### Items listed in a dataset
================================
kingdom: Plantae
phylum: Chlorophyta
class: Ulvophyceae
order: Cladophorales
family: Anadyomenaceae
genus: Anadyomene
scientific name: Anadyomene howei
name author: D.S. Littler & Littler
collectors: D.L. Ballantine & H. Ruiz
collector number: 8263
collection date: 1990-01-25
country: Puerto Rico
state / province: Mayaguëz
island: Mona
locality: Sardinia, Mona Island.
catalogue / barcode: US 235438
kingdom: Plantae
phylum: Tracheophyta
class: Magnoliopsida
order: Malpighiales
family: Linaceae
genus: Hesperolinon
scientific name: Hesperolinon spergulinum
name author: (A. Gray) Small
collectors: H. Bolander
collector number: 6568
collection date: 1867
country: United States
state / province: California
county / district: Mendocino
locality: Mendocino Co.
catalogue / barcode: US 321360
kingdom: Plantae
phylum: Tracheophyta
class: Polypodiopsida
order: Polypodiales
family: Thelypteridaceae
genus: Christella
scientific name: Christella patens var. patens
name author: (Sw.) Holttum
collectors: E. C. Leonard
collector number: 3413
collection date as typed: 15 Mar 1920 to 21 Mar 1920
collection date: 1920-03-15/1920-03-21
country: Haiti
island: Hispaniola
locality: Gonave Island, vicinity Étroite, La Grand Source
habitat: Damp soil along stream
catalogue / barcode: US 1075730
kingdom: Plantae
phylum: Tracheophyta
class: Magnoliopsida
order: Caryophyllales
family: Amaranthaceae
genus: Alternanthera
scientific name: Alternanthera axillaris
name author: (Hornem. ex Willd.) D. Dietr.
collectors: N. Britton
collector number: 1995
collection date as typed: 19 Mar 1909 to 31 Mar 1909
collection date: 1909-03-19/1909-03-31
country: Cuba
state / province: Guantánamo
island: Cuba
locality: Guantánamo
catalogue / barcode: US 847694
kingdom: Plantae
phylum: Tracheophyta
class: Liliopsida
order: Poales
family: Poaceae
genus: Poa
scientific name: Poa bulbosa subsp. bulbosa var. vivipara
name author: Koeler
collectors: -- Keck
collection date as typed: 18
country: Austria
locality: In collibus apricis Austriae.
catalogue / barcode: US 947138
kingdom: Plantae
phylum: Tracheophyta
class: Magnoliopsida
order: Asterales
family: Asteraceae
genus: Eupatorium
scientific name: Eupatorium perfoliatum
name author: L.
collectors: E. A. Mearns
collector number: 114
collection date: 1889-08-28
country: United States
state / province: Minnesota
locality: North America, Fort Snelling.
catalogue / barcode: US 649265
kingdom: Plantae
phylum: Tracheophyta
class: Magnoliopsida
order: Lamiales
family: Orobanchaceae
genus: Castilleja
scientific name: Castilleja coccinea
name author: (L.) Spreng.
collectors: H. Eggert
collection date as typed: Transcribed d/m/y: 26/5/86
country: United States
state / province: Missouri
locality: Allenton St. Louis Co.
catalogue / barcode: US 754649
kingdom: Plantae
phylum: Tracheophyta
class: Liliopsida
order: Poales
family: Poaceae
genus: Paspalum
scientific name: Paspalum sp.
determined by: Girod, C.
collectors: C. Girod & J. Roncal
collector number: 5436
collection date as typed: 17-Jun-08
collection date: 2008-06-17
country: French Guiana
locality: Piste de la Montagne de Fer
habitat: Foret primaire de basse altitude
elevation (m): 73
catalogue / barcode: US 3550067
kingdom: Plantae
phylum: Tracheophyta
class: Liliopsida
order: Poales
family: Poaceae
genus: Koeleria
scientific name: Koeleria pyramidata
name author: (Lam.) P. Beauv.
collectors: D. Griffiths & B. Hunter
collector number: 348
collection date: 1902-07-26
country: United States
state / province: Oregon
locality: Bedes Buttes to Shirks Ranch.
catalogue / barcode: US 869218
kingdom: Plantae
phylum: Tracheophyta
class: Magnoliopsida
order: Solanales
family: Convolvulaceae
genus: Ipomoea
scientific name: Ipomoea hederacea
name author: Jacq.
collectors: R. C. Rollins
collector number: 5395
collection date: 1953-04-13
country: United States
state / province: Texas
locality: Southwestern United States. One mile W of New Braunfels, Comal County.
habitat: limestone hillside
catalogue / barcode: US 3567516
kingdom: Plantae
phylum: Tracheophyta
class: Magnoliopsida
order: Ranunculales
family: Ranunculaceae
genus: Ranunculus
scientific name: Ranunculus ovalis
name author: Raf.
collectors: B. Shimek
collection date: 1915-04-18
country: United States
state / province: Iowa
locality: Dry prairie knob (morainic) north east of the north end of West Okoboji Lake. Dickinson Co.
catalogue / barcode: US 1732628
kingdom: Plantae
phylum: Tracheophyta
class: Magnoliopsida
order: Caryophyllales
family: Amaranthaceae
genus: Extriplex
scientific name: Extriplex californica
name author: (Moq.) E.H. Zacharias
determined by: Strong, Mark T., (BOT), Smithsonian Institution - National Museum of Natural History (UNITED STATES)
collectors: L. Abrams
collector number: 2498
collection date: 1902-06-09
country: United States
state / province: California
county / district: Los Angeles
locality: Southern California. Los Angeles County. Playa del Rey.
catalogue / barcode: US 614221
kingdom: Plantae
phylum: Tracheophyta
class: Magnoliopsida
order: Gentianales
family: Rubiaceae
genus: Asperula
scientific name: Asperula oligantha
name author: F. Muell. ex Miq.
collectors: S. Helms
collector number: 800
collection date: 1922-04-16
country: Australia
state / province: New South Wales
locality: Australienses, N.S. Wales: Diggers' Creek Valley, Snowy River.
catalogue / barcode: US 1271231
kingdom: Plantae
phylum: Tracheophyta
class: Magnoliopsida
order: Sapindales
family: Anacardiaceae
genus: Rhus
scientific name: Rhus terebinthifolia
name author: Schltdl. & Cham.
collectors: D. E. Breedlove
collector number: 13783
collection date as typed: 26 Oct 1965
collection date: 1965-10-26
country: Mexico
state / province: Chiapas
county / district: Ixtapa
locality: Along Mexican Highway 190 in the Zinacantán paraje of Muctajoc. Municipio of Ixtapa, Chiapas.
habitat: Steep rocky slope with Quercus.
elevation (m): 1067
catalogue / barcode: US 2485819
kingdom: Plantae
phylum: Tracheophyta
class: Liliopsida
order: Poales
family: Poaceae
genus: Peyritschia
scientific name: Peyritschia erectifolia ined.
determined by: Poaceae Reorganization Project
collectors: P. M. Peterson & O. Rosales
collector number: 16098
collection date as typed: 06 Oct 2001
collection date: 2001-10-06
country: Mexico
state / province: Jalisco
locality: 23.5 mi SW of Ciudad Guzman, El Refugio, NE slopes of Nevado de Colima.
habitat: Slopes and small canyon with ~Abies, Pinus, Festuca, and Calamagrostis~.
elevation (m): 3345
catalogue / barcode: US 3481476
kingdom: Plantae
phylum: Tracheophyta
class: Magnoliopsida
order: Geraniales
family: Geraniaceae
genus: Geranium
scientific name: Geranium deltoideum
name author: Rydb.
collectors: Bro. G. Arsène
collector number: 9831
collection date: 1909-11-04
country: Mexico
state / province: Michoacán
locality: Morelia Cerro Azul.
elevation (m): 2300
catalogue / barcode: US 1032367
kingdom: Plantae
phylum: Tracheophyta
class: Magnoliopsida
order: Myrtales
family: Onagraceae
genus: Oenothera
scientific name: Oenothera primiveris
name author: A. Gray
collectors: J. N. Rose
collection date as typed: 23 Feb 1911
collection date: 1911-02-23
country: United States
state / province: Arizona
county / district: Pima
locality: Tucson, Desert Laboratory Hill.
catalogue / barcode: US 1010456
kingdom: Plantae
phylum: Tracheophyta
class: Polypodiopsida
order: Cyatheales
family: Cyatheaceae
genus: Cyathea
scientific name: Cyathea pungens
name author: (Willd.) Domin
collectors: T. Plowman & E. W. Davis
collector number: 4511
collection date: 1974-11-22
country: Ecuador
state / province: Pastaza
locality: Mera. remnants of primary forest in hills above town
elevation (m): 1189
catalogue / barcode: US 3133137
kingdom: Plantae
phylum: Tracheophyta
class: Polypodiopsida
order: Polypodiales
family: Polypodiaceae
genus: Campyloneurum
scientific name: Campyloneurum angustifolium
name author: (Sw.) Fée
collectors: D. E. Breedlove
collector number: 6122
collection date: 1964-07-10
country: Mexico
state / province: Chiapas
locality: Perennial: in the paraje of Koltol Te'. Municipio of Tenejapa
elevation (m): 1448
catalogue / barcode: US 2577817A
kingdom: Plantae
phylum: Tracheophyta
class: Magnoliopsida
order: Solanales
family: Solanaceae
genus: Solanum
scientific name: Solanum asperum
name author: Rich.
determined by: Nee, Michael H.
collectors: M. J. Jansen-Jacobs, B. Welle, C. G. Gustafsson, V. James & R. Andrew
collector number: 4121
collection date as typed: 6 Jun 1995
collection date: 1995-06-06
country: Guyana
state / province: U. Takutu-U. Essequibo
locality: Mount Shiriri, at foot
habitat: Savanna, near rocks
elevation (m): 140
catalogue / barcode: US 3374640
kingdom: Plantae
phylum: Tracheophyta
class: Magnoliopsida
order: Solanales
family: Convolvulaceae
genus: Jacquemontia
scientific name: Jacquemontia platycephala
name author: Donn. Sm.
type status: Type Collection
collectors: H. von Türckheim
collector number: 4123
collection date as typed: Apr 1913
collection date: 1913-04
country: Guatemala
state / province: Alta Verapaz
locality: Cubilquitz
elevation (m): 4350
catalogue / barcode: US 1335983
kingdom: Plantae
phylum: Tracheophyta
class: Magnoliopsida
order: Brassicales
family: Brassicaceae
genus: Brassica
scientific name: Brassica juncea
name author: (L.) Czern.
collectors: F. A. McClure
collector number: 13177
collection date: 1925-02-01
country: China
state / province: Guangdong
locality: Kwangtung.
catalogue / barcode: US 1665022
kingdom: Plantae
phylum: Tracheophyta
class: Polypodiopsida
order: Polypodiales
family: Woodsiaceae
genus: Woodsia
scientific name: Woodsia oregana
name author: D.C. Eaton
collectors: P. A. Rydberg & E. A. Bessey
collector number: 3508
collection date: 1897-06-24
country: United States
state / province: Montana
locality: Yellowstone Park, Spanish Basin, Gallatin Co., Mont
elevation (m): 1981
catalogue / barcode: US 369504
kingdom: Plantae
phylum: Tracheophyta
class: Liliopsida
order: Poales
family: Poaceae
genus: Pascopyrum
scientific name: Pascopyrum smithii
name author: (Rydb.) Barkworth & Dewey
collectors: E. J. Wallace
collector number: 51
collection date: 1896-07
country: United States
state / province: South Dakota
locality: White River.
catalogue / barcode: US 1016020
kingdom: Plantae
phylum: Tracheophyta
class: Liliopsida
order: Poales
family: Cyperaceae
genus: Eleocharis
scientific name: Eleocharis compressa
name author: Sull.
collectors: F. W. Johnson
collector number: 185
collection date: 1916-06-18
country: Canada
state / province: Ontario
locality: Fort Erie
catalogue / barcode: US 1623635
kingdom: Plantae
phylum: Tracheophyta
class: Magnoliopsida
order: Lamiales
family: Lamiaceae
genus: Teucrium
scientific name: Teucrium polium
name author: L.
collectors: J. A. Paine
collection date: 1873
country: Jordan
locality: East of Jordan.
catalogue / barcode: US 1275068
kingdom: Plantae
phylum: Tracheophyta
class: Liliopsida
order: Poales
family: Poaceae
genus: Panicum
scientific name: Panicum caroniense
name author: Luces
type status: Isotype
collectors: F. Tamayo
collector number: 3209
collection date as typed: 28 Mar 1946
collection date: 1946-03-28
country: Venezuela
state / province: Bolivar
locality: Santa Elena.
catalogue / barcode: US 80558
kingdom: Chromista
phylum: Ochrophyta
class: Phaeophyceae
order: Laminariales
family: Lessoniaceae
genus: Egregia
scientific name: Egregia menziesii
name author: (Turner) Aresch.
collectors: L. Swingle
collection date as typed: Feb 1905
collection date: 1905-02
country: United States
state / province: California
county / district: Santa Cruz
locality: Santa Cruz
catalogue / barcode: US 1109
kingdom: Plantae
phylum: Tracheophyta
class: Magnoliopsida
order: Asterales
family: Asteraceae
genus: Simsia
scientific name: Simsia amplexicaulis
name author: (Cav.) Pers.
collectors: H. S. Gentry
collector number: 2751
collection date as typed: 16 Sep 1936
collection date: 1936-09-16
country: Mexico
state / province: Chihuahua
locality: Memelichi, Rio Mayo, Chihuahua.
================================
### Request
Render the stretch of the records from the line containing "name author: (Hornem. ex Willd.) D. Dietr." through the line containing "name author: (Lam.) P. Beauv." as a numbered list, omitting any blank lines.

### Worked solution
1. name author: (Hornem. ex Willd.) D. Dietr.
2. collectors: N. Britton
3. collector number: 1995
4. collection date as typed: 19 Mar 1909 to 31 Mar 1909
5. collection date: 1909-03-19/1909-03-31
6. country: Cuba
7. state / province: Guantánamo
8. island: Cuba
9. locality: Guantánamo
10. catalogue / barcode: US 847694
11. kingdom: Plantae
12. phylum: Tracheophyta
13. class: Liliopsida
14. order: Poales
15. family: Poaceae
16. genus: Poa
17. scientific name: Poa bulbosa subsp. bulbosa var. vivipara
18. name author: Koeler
19. collectors: -- Keck
20. collection date as typed: 18
21. country: Austria
22. locality: In collibus apricis Austriae.
23. catalogue / barcode: US 947138
24. kingdom: Plantae
25. phylum: Tracheophyta
26. class: Magnoliopsida
27. order: Asterales
28. family: Asteraceae
29. genus: Eupatorium
30. scientific name: Eupatorium perfoliatum
31. name author: L.
32. collectors: E. A. Mearns
33. collector number: 114
34. collection date: 1889-08-28
35. country: United States
36. state / province: Minnesota
37. locality: North America, Fort Snelling.
38. catalogue / barcode: US 649265
39. kingdom: Plantae
40. phylum: Tracheophyta
41. class: Magnoliopsida
42. order: Lamiales
43. family: Orobanchaceae
44. genus: Castilleja
45. scientific name: Castilleja coccinea
46. name author: (L.) Spreng.
47. collectors: H. Eggert
48. collection date as typed: Transcribed d/m/y: 26/5/86
49. country: United States
50. state / province: Missouri
51. locality: Allenton St. Louis Co.
52. catalogue / barcode: US 754649
53. kingdom: Plantae
54. phylum: Tracheophyta
55. class: Liliopsida
56. order: Poales
57. family: Poaceae
58. genus: Paspalum
59. scientific name: Paspalum sp.
60. determined by: Girod, C.
61. collectors: C. Girod & J. Roncal
62. collector number: 5436
63. collection date as typed: 17-Jun-08
64. collection date: 2008-06-17
65. country: French Guiana
66. locality: Piste de la Montagne de Fer
67. habitat: Foret primaire de basse altitude
68. elevation (m): 73
69. catalogue / barcode: US 3550067
70. kingdom: Plantae
71. phylum: Tracheophyta
72. class: Liliopsida
73. order: Poales
74. family: Poaceae
75. genus: Koeleria
76. scientific name: Koeleria pyramidata
77. name author: (Lam.) P. Beauv.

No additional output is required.